Though traditionally seen as a behind-the-curve industry, the newspaper business has silently led the way in using online consumer behavior to its advantage. The New York Times has remained at the front of the pack since it introduced online subscriptions in 2011. Over the years, they’ve tried nearly every pricing strategy under the sun–from creative bundling and price anchoring to variably-priced subscriptions based on your consumption. Recently, they’ve turned to price perception as their vehicle of choice, creating lessons that are valuable to every subscription business.

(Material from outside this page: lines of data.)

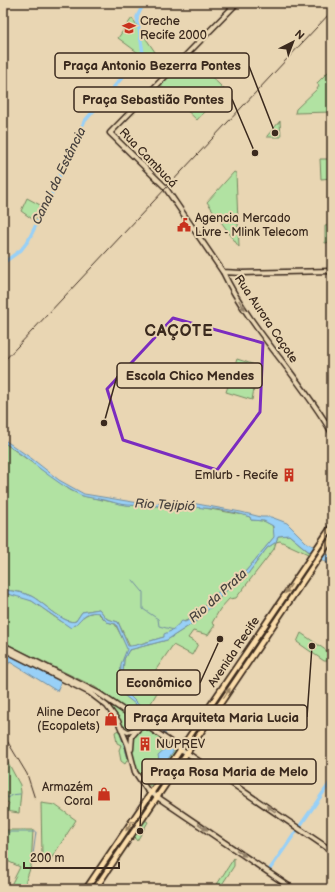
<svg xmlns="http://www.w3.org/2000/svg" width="335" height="892" font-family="'Balsamiq Sans',sans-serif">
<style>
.green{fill:#b1e2a2;stroke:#768660}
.water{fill:#98d0f7;stroke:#738ea0}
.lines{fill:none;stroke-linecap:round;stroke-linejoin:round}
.stream{stroke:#738ea0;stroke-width:1}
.canal{stroke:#98d0f7;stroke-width:3.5}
.secondary-casing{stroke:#3b2a1e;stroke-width:7}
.primary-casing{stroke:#3b2a1e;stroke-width:8}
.secondary{stroke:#e9d6b3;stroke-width:4}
.primary{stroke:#fbddab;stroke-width:4.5}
.tram{stroke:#3b2a1e;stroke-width:1}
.oneway{fill:#928068}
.oneway2{fill:#9b8464}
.marked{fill:none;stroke:#7b2cbf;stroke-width:3;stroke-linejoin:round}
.labels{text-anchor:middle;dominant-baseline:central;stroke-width:4;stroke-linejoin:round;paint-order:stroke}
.poi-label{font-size:12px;fill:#3b2a1e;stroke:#e9d6b3;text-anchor:start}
.street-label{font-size:12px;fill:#3b2a1e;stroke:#e9d6b3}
.water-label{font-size:13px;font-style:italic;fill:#49433f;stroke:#e9d6b3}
.district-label{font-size:16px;font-weight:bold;letter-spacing:1px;fill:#3b2a1e;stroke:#e9d6b3}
.leader{fill:none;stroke:#3b2a1e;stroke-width:1.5}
.callout-dot{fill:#3b2a1e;stroke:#e9d6b3;stroke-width:1.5}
.callout{fill:#e9d6b3;stroke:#3b2a1e;stroke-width:1.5}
.callout-label{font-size:13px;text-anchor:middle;font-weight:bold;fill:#3b2a1e}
</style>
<rect width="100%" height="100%" fill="#e9d6b3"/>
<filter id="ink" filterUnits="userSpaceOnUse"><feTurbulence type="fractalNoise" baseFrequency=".025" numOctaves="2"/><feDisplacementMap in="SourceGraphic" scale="8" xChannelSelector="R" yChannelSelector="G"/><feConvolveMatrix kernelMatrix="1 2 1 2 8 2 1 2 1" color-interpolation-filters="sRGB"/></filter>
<g filter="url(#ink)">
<!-- green -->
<path class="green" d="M132 18 155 52 148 60 118 38Z
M189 55 224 89 197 120 160 85Z
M330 70 332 71V112L295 113 296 109 317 89 319 86 317 83Z
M280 121 281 137H267V136Z
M320 159H332V178L321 179Z
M234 172 236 173 239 247 207 202Z
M27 198 42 206 35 221 21 211Z
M332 225V242L325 243V226Z
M237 359 258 366 252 400 226 392Z
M3 442 70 490 83 496 127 505 199 507 244 515 250 517 251 520 264 521 272 525 275 536 246 571 218 592 195 617 183 622 164 637 130 647 118 622 107 619 99 609 82 612 76 621C65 626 42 601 31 596 22 592 13 591 3 590Z
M289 535 309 552 308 554 280 541 276 542 274 549 236 598 229 599 220 609 212 623 215 625 208 635 193 631 188 638 198 644 192 655 173 645 148 681 159 689 151 703 153 705 150 713 158 718 161 724 159 725 122 688 124 659 129 650 167 640 198 620 229 588 244 579 267 548 276 542 278 536Z
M3 593C11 594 26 598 32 601 45 609 56 620 71 626 82 621 82 613 97 612L107 622 115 624 128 649 121 666 120 692 136 704 155 724 152 728 95 687 3 642Z
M301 633 327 651 330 655 328 661H324L297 642Z
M105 699 142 725 128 730H125L116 713Z
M120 729 128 759 125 764 121 761 119 750 121 745 117 743 115 732Z
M143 729 152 732 177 750 153 787C139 783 128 752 132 739 133 736 136 733 137 731Z
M3 753 20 785 21 792 19 813 6 811 9 803 3 800Z
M41 803 55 805 76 820 49 862 42 856Z
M145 820 148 822 137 841 133 836Z
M3 830H33L31 866 23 889H9L20 867 3 859Z
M234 858V866L219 889H214Z"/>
<!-- water -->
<path class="water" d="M3 439 31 458 59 480 84 494 139 503 197 504 241 512 261 517H271L287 523 306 542 332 557V563L329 564 307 550 289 535 278 536 276 542 267 548 244 579 229 588 198 620 167 640 129 650 124 659 122 688 159 725 161 724 166 735 140 708 120 692 121 664 127 649 116 624 107 622 99 613C89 611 84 615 78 622 76 625 73 625 71 628L32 601C22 598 13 595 3 593V590C13 591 22 592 31 596 42 601 65 626 76 621L82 612 99 609 107 619 118 622 128 646C134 647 156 639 164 637V634L171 631 182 621 185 622 195 617 218 592 246 571 274 537 273 526 264 521 251 520 250 517C211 504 168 507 127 505 120 505 111 501 104 500 96 498 87 498 80 495 53 482 29 458 3 442Z
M3 652 61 682 57 691 10 662 6 667 3 665Z
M168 746 174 750 152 784 146 779 147 768 159 760 158 755Z"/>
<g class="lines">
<!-- stream -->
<path class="stream" d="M133 580 143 592V609L158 619 159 626 174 630
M119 730 129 761
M3 795 9 798 11 795 20 794
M3 832H36L33 855"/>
<!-- canal -->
<path class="canal" d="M3 263 21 250 28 241 49 199 84 122 143 53 137 17 144 3
M270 869 332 780"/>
<!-- secondary casing -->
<g class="secondary-casing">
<path id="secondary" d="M237 3 110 133 165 187 223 272C250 329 300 377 332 433
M223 272 242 273 332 271
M3 645 98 693 332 851
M3 649 90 693 107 706 118 721 128 745 135 772 147 790 293 889
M123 729 128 732 144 726
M131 749 132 736 139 728"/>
</g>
<!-- primary casing -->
<g class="primary-casing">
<path id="primary" d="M86 889 332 526
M95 889 332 538"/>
</g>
<!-- secondary -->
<use href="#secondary" class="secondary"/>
<!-- primary -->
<use href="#primary" class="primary"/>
<!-- tram -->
<path class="tram" d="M3 362 332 11
M3 734 27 774 35 799"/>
</g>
<!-- one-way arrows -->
<defs><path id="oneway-solid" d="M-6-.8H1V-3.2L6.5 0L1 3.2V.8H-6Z"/></defs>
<g class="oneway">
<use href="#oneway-solid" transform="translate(242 305) rotate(56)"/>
<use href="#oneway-solid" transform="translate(271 809) rotate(-146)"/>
<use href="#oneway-solid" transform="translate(203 827) rotate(34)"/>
<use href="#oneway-solid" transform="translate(241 853) rotate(35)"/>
</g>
<g class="oneway2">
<use href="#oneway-solid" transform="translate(288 589) rotate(124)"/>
<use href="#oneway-solid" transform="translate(227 693) rotate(-56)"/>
<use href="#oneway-solid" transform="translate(129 826) rotate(124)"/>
</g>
</g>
<!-- marked area -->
<path class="marked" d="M173 318 263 343 260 412 217 470 123 440 107 389Z"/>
<!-- icons -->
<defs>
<g id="school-bare" transform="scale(1.08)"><path d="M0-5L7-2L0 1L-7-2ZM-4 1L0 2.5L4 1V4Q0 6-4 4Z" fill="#c8321e" stroke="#e9d6b3" stroke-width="2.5" paint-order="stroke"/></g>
<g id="civic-bare" transform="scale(1.08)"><path d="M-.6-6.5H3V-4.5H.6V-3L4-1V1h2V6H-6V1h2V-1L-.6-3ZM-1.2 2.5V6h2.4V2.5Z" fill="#c8321e" stroke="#e9d6b3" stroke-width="2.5" paint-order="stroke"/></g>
<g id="building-bare" transform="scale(1.08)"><path d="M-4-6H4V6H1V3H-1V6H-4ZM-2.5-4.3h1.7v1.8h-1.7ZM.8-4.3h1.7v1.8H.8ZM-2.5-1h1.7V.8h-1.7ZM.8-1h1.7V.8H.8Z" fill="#c8321e" stroke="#e9d6b3" stroke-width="2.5" paint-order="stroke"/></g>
<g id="shop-bare" transform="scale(1.08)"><path d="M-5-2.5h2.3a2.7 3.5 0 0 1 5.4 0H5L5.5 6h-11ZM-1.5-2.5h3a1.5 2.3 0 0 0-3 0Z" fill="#c8321e" stroke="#e9d6b3" stroke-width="2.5" paint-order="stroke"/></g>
</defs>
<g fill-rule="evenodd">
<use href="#school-bare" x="129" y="28"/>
<use href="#civic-bare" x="184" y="225"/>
<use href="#building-bare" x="289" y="475"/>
<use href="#shop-bare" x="111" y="719"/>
<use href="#building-bare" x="145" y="744"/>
<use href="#shop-bare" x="104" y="794"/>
</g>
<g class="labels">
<!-- poi labels -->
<g class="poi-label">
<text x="140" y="21">Creche<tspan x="140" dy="14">Recife 2000</tspan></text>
<text x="195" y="218">Agencia Mercado<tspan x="195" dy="14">Livre - Mlink Telecom</tspan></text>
<text x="278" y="475" text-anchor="end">Emlurb - Recife</text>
<text x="100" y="712" text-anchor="end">Aline Decor<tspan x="100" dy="14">(Ecopalets)</tspan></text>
<text x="156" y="744">NUPREV</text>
<text x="93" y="787" text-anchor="end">Armazém<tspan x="93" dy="14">Coral</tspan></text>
</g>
<!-- street labels -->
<g class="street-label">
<text transform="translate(148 158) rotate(46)">Rua Cambucá</text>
<text transform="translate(266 319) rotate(56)">Rua Aurora Caçote</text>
<text transform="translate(234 652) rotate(-56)">Avenida Recife</text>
</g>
<!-- water labels -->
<g class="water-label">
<text transform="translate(59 176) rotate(-64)">Canal da Estância</text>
<text transform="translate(165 505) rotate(3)">Rio Tejipió</text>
<text transform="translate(218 596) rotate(-42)">Rio da Prata</text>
</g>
<!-- district labels -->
<g class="district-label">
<text x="179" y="331">CAÇOTE</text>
</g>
</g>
<!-- callouts -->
<path class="leader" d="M275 133L249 66M255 153L232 99M104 423L117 376M220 639L200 683M312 646L307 717M140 831L142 772"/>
<g class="callout-dot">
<circle cx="275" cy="133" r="4"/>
<circle cx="255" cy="153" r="4"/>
<circle cx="104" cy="423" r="4"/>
<circle cx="220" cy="639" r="4"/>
<circle cx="312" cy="646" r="4"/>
<circle cx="140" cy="831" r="4"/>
</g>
<g class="callout">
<rect x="55" y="53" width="194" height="25" rx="4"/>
<rect x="74" y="87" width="158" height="25" rx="4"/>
<rect x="117" y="363" width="145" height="25" rx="4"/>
<rect x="117" y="670" width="83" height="25" rx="4"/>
<rect x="125" y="705" width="182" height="25" rx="4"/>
<rect x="142" y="759" width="174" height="25" rx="4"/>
</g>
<g class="callout-label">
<text x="152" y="70">Praça Antonio Bezerra Pontes</text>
<text x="153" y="104">Praça Sebastião Pontes</text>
<text x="190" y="380">Escola Chico Mendes</text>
<text x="159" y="687">Econômico</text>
<text x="216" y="722">Praça Arquiteta Maria Lucia</text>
<text x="229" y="776">Praça Rosa Maria de Melo</text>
</g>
<!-- margin -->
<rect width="335" height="892" fill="none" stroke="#e9d6b3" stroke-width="16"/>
<rect x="8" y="8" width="319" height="876" fill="none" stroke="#3b2a1e" stroke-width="1.5" filter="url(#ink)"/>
<!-- north arrow -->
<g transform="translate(293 42) rotate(42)" stroke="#e9d6b3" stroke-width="3" paint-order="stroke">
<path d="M0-3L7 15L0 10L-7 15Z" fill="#3b2a1e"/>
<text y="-6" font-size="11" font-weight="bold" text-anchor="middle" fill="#3b2a1e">N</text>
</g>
<!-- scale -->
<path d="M24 862v6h95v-6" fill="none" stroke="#3b2a1e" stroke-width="2"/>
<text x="30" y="862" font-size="12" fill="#3b2a1e" stroke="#e9d6b3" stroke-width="3" paint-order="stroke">200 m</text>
</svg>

In this latest strategy iteration, The New York Times has started to describe their price in weekly terms, though they continue to bill monthly. This takes advantage of two unique aspects of their customers’ psychology:
- They’re pricing in familiar terms for those who have long held newspaper subscriptions–the week as a “unit” of news is deeply resonant for those who remember flipping through their color Sunday paper;
- They’re decreasing the perceived investment by using a smaller unit of time – even their most costly option, at $10 per week, feels significantly less expensive than its analogous $40 per month depiction. This is a form of implicit price anchoring: instead of anchoring against a directly stated price package (which they’ve previously tried), they’re anchoring against one’s assumption of reasonable cost for a news subscription, and leveraging varied pricing terms to create a perceived increased value.
Compare their prices on a weekly and monthly basis – they’re exactly the same, but the monthly pricing feels much less attractive.
| | Sunday | Three Day | Weekday | Daily |
|---------------|--------|-----------|---------|-------|
| Weekly Price | $5 | $7.50 | $7.50 | $10 |
| Monthly Price | $20 | $30 | $30 | $40 |
And, within this framework, they’re continuing to take advantage of price anchoring. The NYT would like you to subscribe to the Weekyday subscription – it increases their print circulation (which, in turn, increases their advertising revenue), and the marginal cost of adding an additional stop to a paper route on 5 days is minimal over 3 days. They’ve ensured you see the value of that subscription by:
- Offering multi-day subscriptions at a marginally increased cost compared to a single day (Sunday), so that you immediately see the multi-day subscriptions as a better deal;
- Offered the Weekyday subscription at the same cost as the Three Day, to incline you towards the Weekyday (why would you pay the same for less?);
- Provided a premium option, Daily, to emphasize Weekday as the high-value middle ground.
Put together, they’ve created a hard-to-say-no-to framework of value for any reader exploring a subscription.
Takeaways
- When developing your pricing strategy, consider showing your subscription prices in units of time (weeks or days) that are less than the typical pricing in your industry (likely monthly). This creates a perception of value, even if the prices are identical mathematically. Our initial impressions–our emotions–aren’t good at math. If there’s a natural unit of time in your industry, like the week is for the print news industry, even better.
- Where possible, use explicit price anchoring on top of these price strategies for added effect.